#### [EXERCISE DETAILS]
How many lines of the listing below hold the word "refMax"? Answer with the number alone.
***
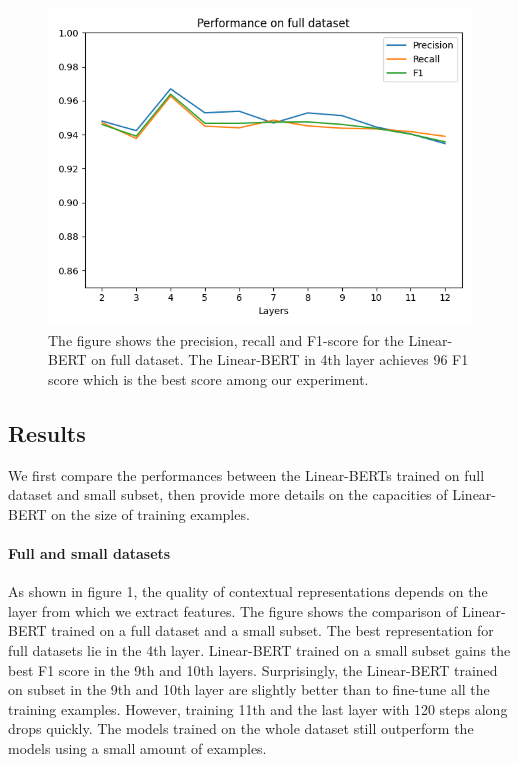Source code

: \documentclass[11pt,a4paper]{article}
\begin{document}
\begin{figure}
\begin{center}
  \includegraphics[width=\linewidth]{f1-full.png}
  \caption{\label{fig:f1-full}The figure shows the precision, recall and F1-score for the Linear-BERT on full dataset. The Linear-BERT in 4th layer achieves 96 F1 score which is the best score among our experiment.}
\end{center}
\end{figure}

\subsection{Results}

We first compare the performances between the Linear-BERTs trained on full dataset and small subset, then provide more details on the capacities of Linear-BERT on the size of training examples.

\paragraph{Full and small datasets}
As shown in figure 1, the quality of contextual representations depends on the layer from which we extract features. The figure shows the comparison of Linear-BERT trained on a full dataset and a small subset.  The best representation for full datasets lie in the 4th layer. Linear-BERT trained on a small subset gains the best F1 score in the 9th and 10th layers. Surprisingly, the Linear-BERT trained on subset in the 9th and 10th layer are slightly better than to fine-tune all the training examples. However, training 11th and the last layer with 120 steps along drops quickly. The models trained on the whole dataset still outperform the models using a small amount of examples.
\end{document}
***
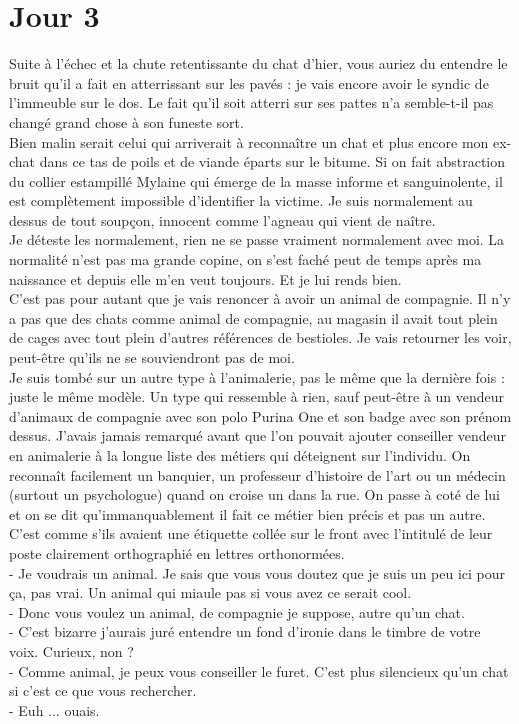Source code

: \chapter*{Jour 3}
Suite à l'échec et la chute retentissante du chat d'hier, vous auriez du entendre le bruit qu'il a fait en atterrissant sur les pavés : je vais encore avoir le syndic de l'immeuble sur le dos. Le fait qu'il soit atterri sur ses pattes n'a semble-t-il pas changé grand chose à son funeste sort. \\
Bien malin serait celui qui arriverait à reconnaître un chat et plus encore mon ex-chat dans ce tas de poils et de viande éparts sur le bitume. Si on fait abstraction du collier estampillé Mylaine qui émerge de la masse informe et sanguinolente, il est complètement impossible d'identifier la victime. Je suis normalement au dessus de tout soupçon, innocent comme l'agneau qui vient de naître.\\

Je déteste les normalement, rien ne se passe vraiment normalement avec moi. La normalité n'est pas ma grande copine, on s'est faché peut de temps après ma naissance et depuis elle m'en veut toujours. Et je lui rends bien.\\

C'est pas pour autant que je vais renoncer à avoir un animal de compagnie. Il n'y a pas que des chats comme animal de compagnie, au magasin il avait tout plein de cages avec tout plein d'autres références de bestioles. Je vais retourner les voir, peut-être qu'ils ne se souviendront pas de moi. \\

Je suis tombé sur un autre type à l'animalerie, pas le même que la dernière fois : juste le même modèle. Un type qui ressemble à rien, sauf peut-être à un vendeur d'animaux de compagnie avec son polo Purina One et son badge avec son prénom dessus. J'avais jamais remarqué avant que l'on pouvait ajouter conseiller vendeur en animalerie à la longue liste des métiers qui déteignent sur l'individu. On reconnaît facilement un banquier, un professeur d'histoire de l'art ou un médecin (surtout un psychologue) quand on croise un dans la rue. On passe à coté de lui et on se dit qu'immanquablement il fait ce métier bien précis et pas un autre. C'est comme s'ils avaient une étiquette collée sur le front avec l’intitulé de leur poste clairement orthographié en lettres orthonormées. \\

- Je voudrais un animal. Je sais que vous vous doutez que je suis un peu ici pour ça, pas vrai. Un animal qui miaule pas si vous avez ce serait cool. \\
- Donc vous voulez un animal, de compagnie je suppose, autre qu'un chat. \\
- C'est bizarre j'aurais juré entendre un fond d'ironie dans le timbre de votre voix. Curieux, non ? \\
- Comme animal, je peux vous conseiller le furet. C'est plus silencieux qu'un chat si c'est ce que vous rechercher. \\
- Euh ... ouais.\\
***
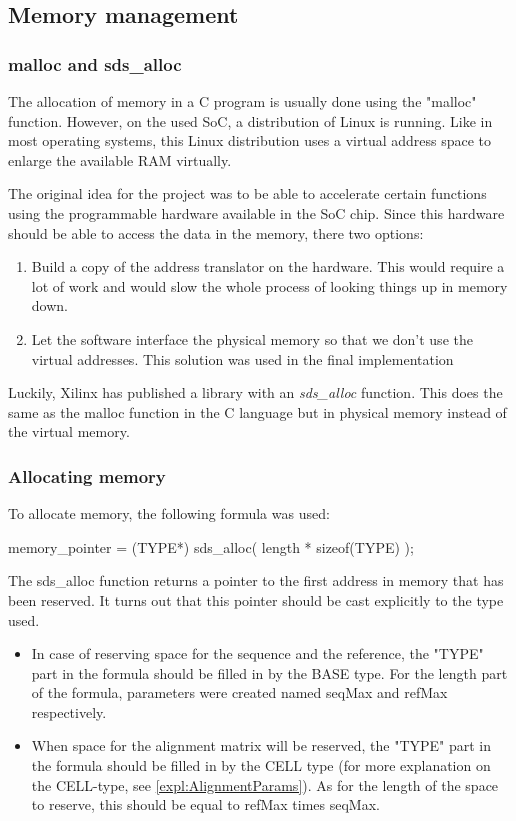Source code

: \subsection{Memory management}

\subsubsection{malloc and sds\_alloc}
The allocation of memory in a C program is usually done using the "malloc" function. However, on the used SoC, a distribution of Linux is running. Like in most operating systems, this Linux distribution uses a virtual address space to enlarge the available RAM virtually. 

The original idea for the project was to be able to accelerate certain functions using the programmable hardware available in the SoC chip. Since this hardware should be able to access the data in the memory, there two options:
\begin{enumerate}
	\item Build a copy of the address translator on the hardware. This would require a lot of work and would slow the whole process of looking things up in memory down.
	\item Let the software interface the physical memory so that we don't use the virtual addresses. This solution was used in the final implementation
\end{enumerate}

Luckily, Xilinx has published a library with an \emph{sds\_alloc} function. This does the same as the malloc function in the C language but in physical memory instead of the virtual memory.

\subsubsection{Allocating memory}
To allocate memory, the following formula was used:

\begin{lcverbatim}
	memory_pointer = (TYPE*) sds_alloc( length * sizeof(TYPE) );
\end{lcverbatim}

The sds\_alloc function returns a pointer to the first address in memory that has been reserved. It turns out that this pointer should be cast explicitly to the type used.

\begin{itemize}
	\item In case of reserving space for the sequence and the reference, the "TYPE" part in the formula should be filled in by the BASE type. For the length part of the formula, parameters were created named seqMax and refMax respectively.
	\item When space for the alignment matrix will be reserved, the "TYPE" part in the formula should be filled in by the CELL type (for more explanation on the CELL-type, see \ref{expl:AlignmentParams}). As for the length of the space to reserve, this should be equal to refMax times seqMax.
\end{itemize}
***
#### [THE COMPLETED TASK]
2